▶ [Data shown]
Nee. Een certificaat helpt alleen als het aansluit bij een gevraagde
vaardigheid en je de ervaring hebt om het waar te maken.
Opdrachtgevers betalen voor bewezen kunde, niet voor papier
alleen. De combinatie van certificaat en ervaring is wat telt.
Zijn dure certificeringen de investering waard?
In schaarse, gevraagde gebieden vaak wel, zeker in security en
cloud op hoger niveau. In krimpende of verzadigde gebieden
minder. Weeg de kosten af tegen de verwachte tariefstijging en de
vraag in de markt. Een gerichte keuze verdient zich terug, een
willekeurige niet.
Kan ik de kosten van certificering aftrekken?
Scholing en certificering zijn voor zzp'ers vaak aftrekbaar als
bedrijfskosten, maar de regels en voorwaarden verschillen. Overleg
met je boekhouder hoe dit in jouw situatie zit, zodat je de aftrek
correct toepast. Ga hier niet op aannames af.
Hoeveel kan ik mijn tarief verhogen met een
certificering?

▶ [What to work on] Copy out every line of text in the records above, keeping the original Dutch wording, spelling, punctuation and line breaks unchanged.

▶ [Answer section]
Nee. Een certificaat helpt alleen als het aansluit bij een gevraagde
vaardigheid en je de ervaring hebt om het waar te maken.
Opdrachtgevers betalen voor bewezen kunde, niet voor papier
alleen. De combinatie van certificaat en ervaring is wat telt.
Zijn dure certificeringen de investering waard?
In schaarse, gevraagde gebieden vaak wel, zeker in security en
cloud op hoger niveau. In krimpende of verzadigde gebieden
minder. Weeg de kosten af tegen de verwachte tariefstijging en de
vraag in de markt. Een gerichte keuze verdient zich terug, een
willekeurige niet.
Kan ik de kosten van certificering aftrekken?
Scholing en certificering zijn voor zzp'ers vaak aftrekbaar als
bedrijfskosten, maar de regels en voorwaarden verschillen. Overleg
met je boekhouder hoe dit in jouw situatie zit, zodat je de aftrek
correct toepast. Ga hier niet op aannames af.
Hoeveel kan ik mijn tarief verhogen met een
certificering?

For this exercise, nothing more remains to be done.